I am also interested in issues of loyalty, forgiveness, siblings defining themselves in opposition to each other, and what constitutes a “real” family. I am interested in the ways families redefine themselves, and the rifts they must negotiate around, the wounds that will either heal like bones, and always have a weak spot, or heal like muscles, and grow back stronger.

This novel is very much a work in progress. As I was writing, I did not take much time to revise, because it felt like I was rearranging furniture in a house that wasn’t yet built. However, now that it’s all on paper, I plan to do serious revision. I know there are several areas I need to address: primarily, the pacing, and Jamie’s father, who just drops out of the narrative without any explanation or fanfare. I need to examine the relationships in the story, and make sure I’m pushing all the tensions to the surface.
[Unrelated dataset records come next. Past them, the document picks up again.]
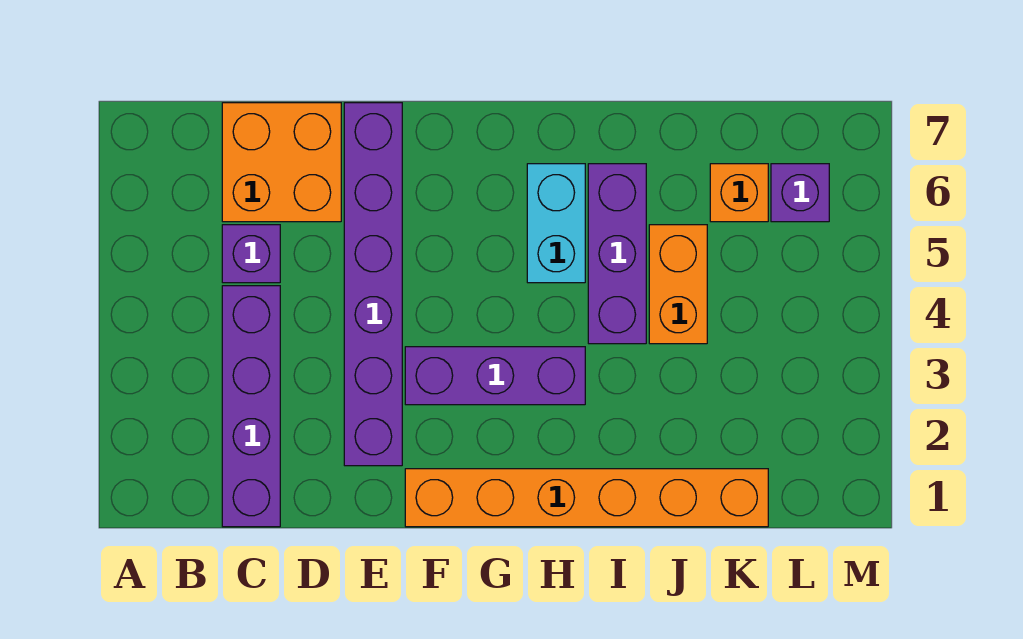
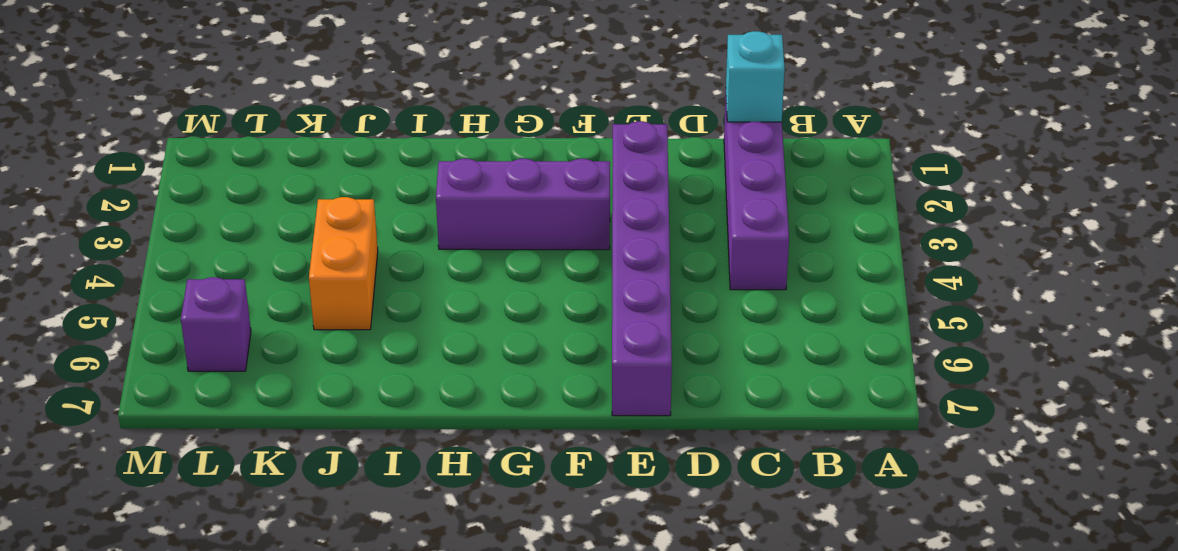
cyan brick C1 level 2 -> none
none -> purple brick C5 level 1
none -> orange brick C6:D7 level 1

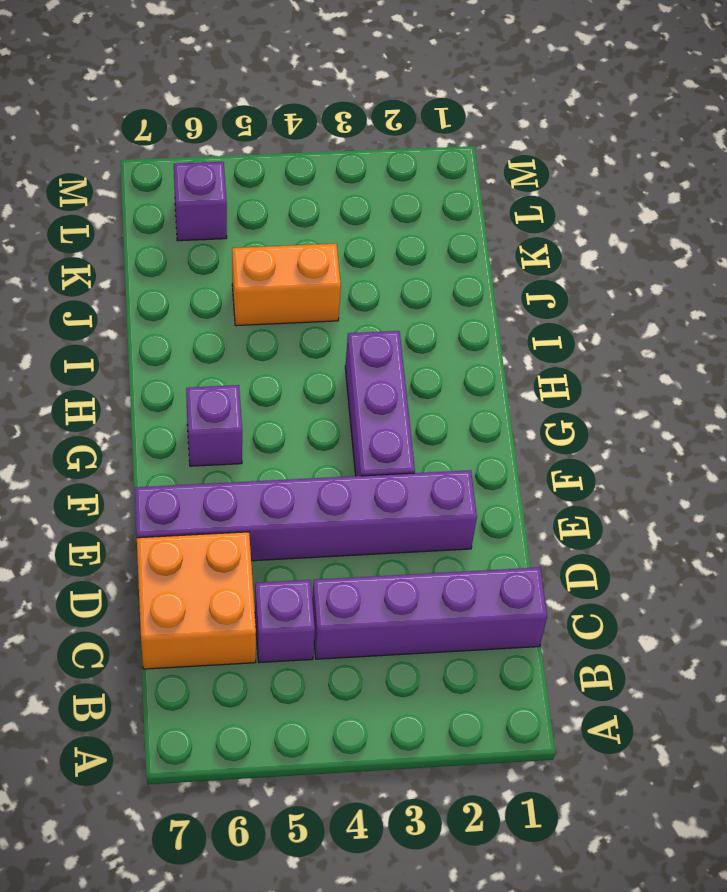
purple brick G6 level 1 -> none
none -> orange brick F1:K1 level 1
none -> cyan brick H5:H6 level 1

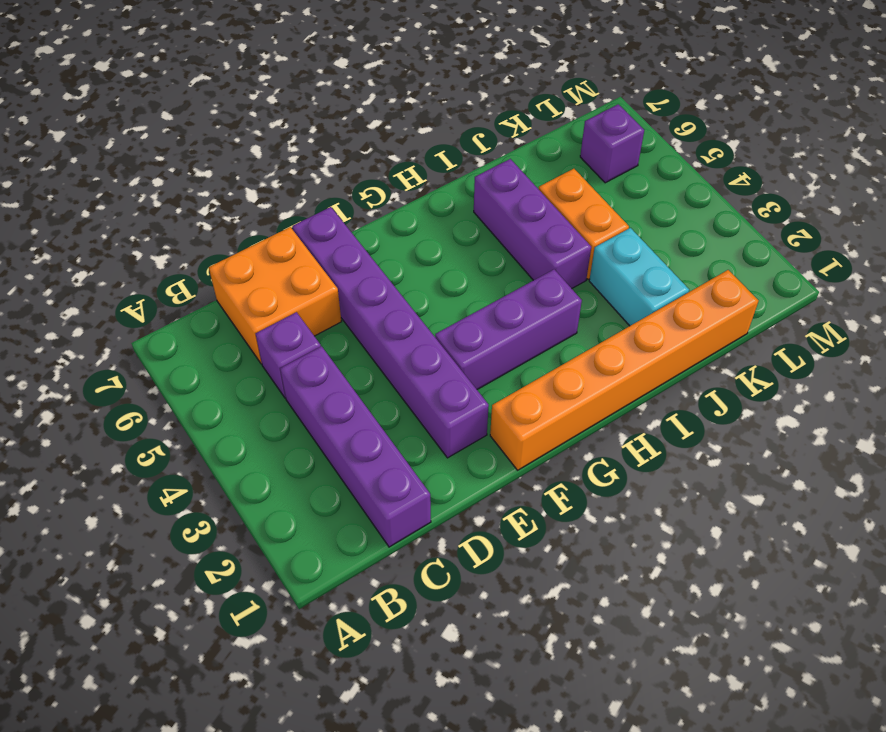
cyan brick J2:J3 level 1 -> cyan brick H5:H6 level 1
none -> orange brick K6 level 1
Finally, I would like to thank everyone who stood by me during this whole process, and made this day possible. I want to thank my family, Mom and Donry and Laura and Terren and Adam, for giving me a place to start and filling my childhood with enough material to keep me writing into the next millennium. I want to thank Ed for cheering me on every morning, forcing me to read Russian writers, and making the best cappuccinos in Mountain View. I want to thank Pam for her unwavering faith and support, for the time she pulled me aside as an undergrad, took me to Ciocolat and said, You can do this, if you want to. I want to thank Joe for introducing me to Toni Morrison (way back in 2002), and Beth for helping me think more critically about my own work. I want to thank Carey Newman, who called me the day after I turned in a story for workshop, and said, Girl, you need to write a novel. Finally, I want to thank everyone who has ever read and reacted to one of my stories, I want to thank you a thousand times, because without you, none of this would have ever happened.